By Lisa Twaronite in Tokyo and Colin Ng and Pura Rajeev in Singapore
Asian stock markets were mostly higher Tuesday, with choppy trading in China ahead of this week's Lunar New Year holiday.
Reports painted a mixed picture of China's manufacturing sector.
China's official PMI, published by the National Bureau of Statistics and the China Federation of Logistics and Purchasing, fell to 52.9 in January from 53.9 in December. But a competing PMI put out by HSBC Holdings showed a modest rise to 54.5 from 54.4 in December, suggesting that further policy tightening from Beijing remains in the cards.
"The falling PMI might add worries to a market that is already concerned about slowing growth due to tightening measures," Ting Lu , an economist with Bank of America Merrill Lynch, said in a note.
A PMI reading above 50 indicates an expansion in manufacturing activity, while a reading below 50 indicates contraction.
The Dow's Rockin' New Year
Australia Keeps Rates Unchanged
Mixed Picture for China Manufacturing
Sentiment in Asia got a boost from the Dow Jones Industrial Average's showing on Monday, when it rose 0.6% and added 2.7% for the month, its best January performance in 14 years, helped by better-than-expected readings for U.S. consumer spending and the Chicago Business Barometer.
In Shanghai, the market was supported by gains in resources and energy stocks after commodity prices surged Monday. The Shanghai Composite rose 0.3% to 2798.96. Aluminum Corp. of China, or Chalco, climbed 2.8%
In Tokyo, Japan's Nikkei Stock Average ended up 0.4% at 10274.50, supported by solid corporate earnings and the euro's recent gains against the yen.
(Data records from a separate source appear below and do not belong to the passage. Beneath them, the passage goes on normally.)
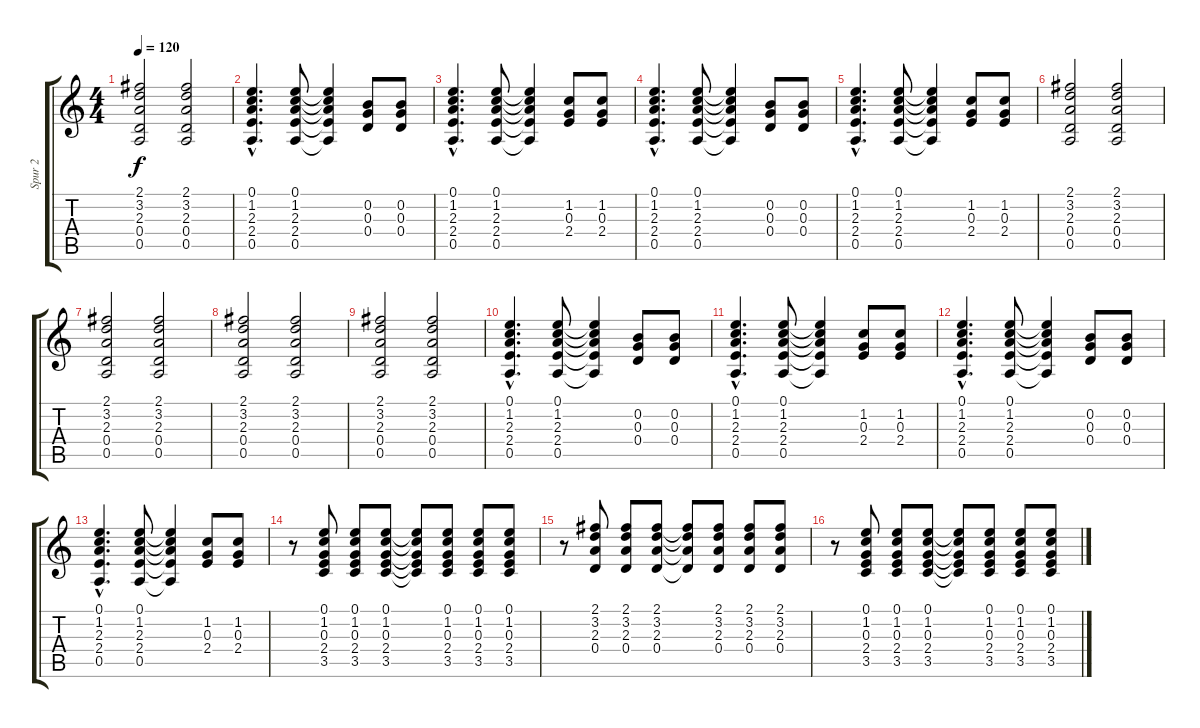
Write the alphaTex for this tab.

\track ("Spur 2" "Spur 2") {instrument acousticguitarsteel}
\staff {score tabs}
\tuning (E4 B3 G3 D3 A2 E2) {hide}
\ts (4 4)
\tempo 120
\clef g2
\ks c
(2.1 3.2 2.3 0.4 0.5).2{dy f} (2.1 3.2 2.3 0.4 0.5).2 |
(0.1{hac} 1.2{hac} 2.3{hac} 2.4{hac} 0.5{hac}).4{d} (0.1 1.2 2.3 2.4 0.5).8 (0.1{t} 1.2{t} 2.3{t} 2.4{t} 0.5{t}).4 (0.2 0.3 0.4).8 (0.2 0.3 0.4).8 |
(0.1{hac} 1.2{hac} 2.3{hac} 2.4{hac} 0.5{hac}).4{d} (0.1 1.2 2.3 2.4 0.5).8 (0.1{t} 1.2{t} 2.3{t} 2.4{t} 0.5{t}).4 (1.2 0.3 2.4).8 (1.2 0.3 2.4).8 |
(0.1{hac} 1.2{hac} 2.3{hac} 2.4{hac} 0.5{hac}).4{d} (0.1 1.2 2.3 2.4 0.5).8 (0.1{t} 1.2{t} 2.3{t} 2.4{t} 0.5{t}).4 (0.2 0.3 0.4).8 (0.2 0.3 0.4).8 |
(0.1{hac} 1.2{hac} 2.3{hac} 2.4{hac} 0.5{hac}).4{d} (0.1 1.2 2.3 2.4 0.5).8 (0.1{t} 1.2{t} 2.3{t} 2.4{t} 0.5{t}).4 (1.2 0.3 2.4).8 (1.2 0.3 2.4).8 |
(2.1 3.2 2.3 0.4 0.5).2 (2.1 3.2 2.3 0.4 0.5).2 |
(2.1 3.2 2.3 0.4 0.5).2 (2.1 3.2 2.3 0.4 0.5).2 |
(2.1 3.2 2.3 0.4 0.5).2 (2.1 3.2 2.3 0.4 0.5).2 |
(2.1 3.2 2.3 0.4 0.5).2 (2.1 3.2 2.3 0.4 0.5).2 |
(0.1{hac} 1.2{hac} 2.3{hac} 2.4{hac} 0.5{hac}).4{d} (0.1 1.2 2.3 2.4 0.5).8 (0.1{t} 1.2{t} 2.3{t} 2.4{t} 0.5{t}).4 (0.2 0.3 0.4).8 (0.2 0.3 0.4).8 |
(0.1{hac} 1.2{hac} 2.3{hac} 2.4{hac} 0.5{hac}).4{d} (0.1 1.2 2.3 2.4 0.5).8 (0.1{t} 1.2{t} 2.3{t} 2.4{t} 0.5{t}).4 (1.2 0.3 2.4).8 (1.2 0.3 2.4).8 |
(0.1{hac} 1.2{hac} 2.3{hac} 2.4{hac} 0.5{hac}).4{d} (0.1 1.2 2.3 2.4 0.5).8 (0.1{t} 1.2{t} 2.3{t} 2.4{t} 0.5{t}).4 (0.2 0.3 0.4).8 (0.2 0.3 0.4).8 |
(0.1{hac} 1.2{hac} 2.3{hac} 2.4{hac} 0.5{hac}).4{d} (0.1 1.2 2.3 2.4 0.5).8 (0.1{t} 1.2{t} 2.3{t} 2.4{t} 0.5{t}).4 (1.2 0.3 2.4).8 (1.2 0.3 2.4).8 |
r.8 (0.1 1.2 0.3 2.4 3.5).8 (0.1 1.2 0.3 2.4 3.5).8 (0.1 1.2 0.3 2.4 3.5).8 (0.1{t} 1.2{t} 0.3{t} 2.4{t} 3.5{t}).8 (0.1 1.2 0.3 2.4 3.5).8 (0.1 1.2 0.3 2.4 3.5).8 (0.1 1.2 0.3 2.4 3.5).8 |
r.8 (2.1 3.2 2.3 0.4).8 (2.1 3.2 2.3 0.4).8 (2.1 3.2 2.3 0.4).8 (2.1{t} 3.2{t} 2.3{t} 0.4{t}).8 (2.1 3.2 2.3 0.4).8 (2.1 3.2 2.3 0.4).8 (2.1 3.2 2.3 0.4).8 |
r.8 (0.1 1.2 0.3 2.4 3.5).8 (0.1 1.2 0.3 2.4 3.5).8 (0.1 1.2 0.3 2.4 3.5).8 (0.1{t} 1.2{t} 0.3{t} 2.4{t} 3.5{t}).8 (0.1 1.2 0.3 2.4 3.5).8 (0.1 1.2 0.3 2.4 3.5).8 (0.1 1.2 0.3 2.4 3.5).8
Among companies that released earnings on Monday, Honda Motor (NYS:HMC) rose 2% after it raised its fiscal year net-profit forecast. Inpex rose 2.3%, helped by Monday's jump in crude-oil prices.
Electronics parts maker TDK (TKS:JP:6762) jumped 3.2% after announcing a 43% on-year increase in net profit for its third quarter.
However, Daihatsu Motor dropped 4.5% after the company left its guidance for the full fiscal year through March unchanged.
On the downside in Asia, Indian shares fell for a fifth straight session to a five-month low as foreign institutions used early gains to resume selling in stocks. The Bombay Stock Exchange's Sensitive Index slipped 1.7% to 18022.22 as heavyweight Reliance Industries fell 2.6%.
Tata Motors (NYS:TTM) led declines in auto shares after it said sales of its Indica small car fell 8% from a year earlier in January, while sales of medium and heavy commercial vehicles grew only 5%. The stock slumped 6.9%
Australia's S&P/ASX 200 erased gains and ended mostly flat after the Reserve Bank of Australia held policy steady at 4.75% but gave hints that some analysts said portend more tightening later.
Insurers fell as tropical cyclone Yasi approached Queensland state, which has already been battered by floods. Suncorp Group (ASX:AU:SUN) slid 3%, Insurance Australia Group declined IAG 2.1% and QBE Insurance Group (ASX:AU:QBE) fell 1.5%.
The Lunar New Year holiday started early in Taiwan and Vietnam, with markets in China and South Korea joining on Wednesday. Many other markets, including Hong Kong, Singapore, Malaysia and Indonesia, will be closed Thursday and Friday.